Conception, mise en scène et chorégraphie : Matthew Bourne.
Nouvelle musique et arrangements : Terry Davies.
Thèmes musicaux de la bande originale du film : Danny Elfman.
Basé sur le film original avec l’aimable autorisation de la 20th Century Fox.
Histoire et réalisation du film original : Tim Burton.
Scénario original et coadaptation : Caroline Thompson.
Décors et costumes : Lez Brotherston.
Lumières : Howard Harrison.
Son : Paul Groothuis.
En jouant avec des ciseaux un soir d’orage, le jeune Edward meurt foudroyé. Inconsolable, son père, tel Frankenstein, « réinvente » son fils, donnant la vie à une créature faite de bric et de broc, avec des ciseaux et des lames tranchantes en lieue et place des mains. Edward, qui vit reclus, va se trouver propulsé dans la vie d’une banlieue américaine standard. Edward, naïf et craintif, semble trouver sa place. Mais la confrontation avec la bonté, qui masque le plus souvent des caractères moins avouables, met en péril l’avenir du jeune Edward. L’amour qu’il éprouve pour Kim le sauvera-t-il ?

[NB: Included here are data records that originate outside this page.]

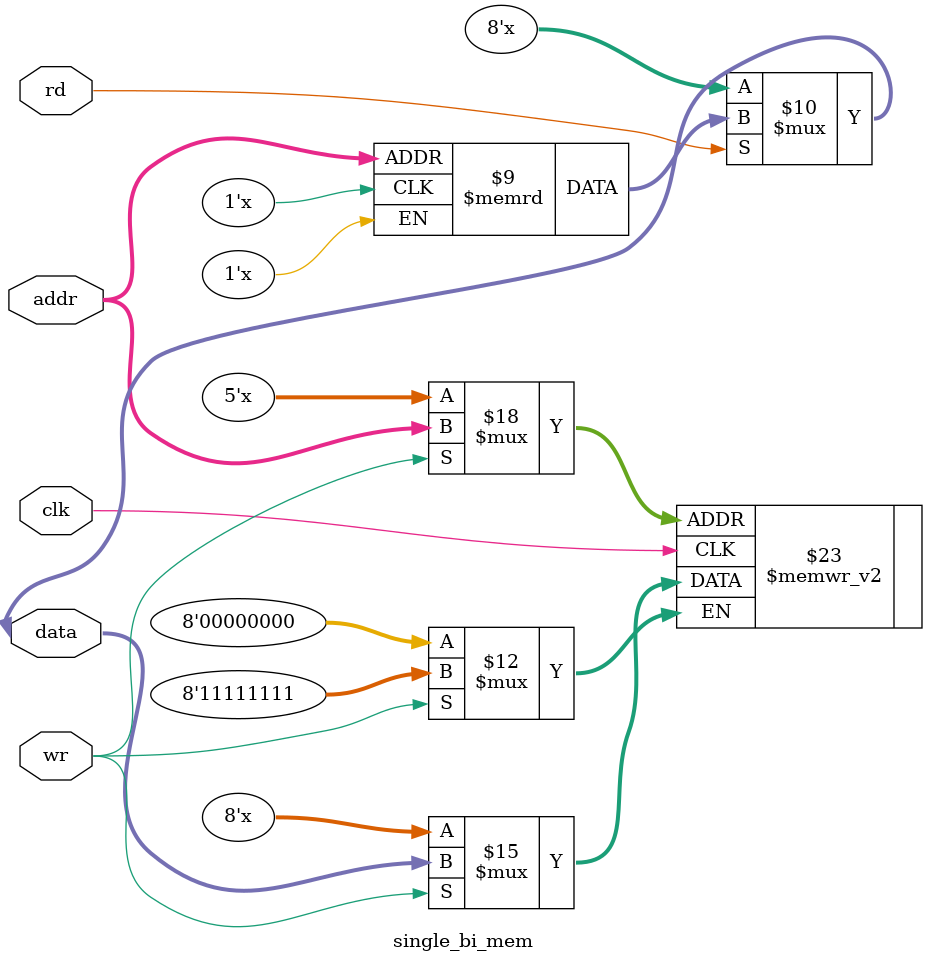
<source format=v>
module single_bi_mem (clk,rd,wr,addr,data);

	parameter A_WIDTH = 5 , D_WIDTH = 8;

	input clk,rd,wr;
	input [A_WIDTH-1 : 0] addr;
	inout [D_WIDTH-1 : 0] data;

	reg [D_WIDTH-1 : 0] mem [(1 << A_WIDTH) - 1 : 0];

	always @(posedge clk) begin 
		if (wr)
			mem[addr] <= data;
	end

	assign data = (rd) ? mem[addr] : {D_WIDTH{1'bz}};

endmodule : single_bi_mem
</source>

Edward Scissorhands, le film de Tim Burton devient un ballet griffé Matthew Bourne. Le pari était de taille, il est réussi magnifiquement. Sans se laisser écraser par l’univers visuel très fort du cinéaste, mais lui rendant hommage en permanence avec malice et inventivité, ce spectacle est un pur enchantement et un luxueux et splendide complément au film. Les grandes arcanes de l’intrigue, celles d’une fable moderne et universelle, restent en place. La puissance émotionnelle de cette oeuvre demeure intacte. Il faut dire que la musique de Dany Elfman est sublimée par l’orchestre et par les compositions supplémentaires de Terry Davies, qui ne cherche pas à égaler le maestro mais parvient à imprimer sa patte. En choisissant de décrire une Amérique intemporelle, même si la référence aux années 50, est très présente, la chorégraphie de Matthew Bourne confère toute sa force à des personnages hauts en couleur. Des trouvailles comme le rêve d’amour au milieu des conifères évoque le Bal des Ifs, spectaculaire ballet donné par Louis XV, des pas que l’on croirait inventés pour Fred Astaire confèrent un aspect aérien à un ballet de Noël. Les références sont bien là, et assumées. L’humour, à l’instar du film, n’est jamais loin. La scénariste du film, Caroline Thompson, a mis son grain de sel dans cette adaptation et cela se sent. C’est sans doute grâce à son intervention que le lien entre Burton et Bourne s’établit de manière harmonieuse. Défilé d’émotions superbes, sans cesse émouvant, avec un final à couper le souffle, c’est LE spectacle à voir, que l’on connaisse le film ou pas.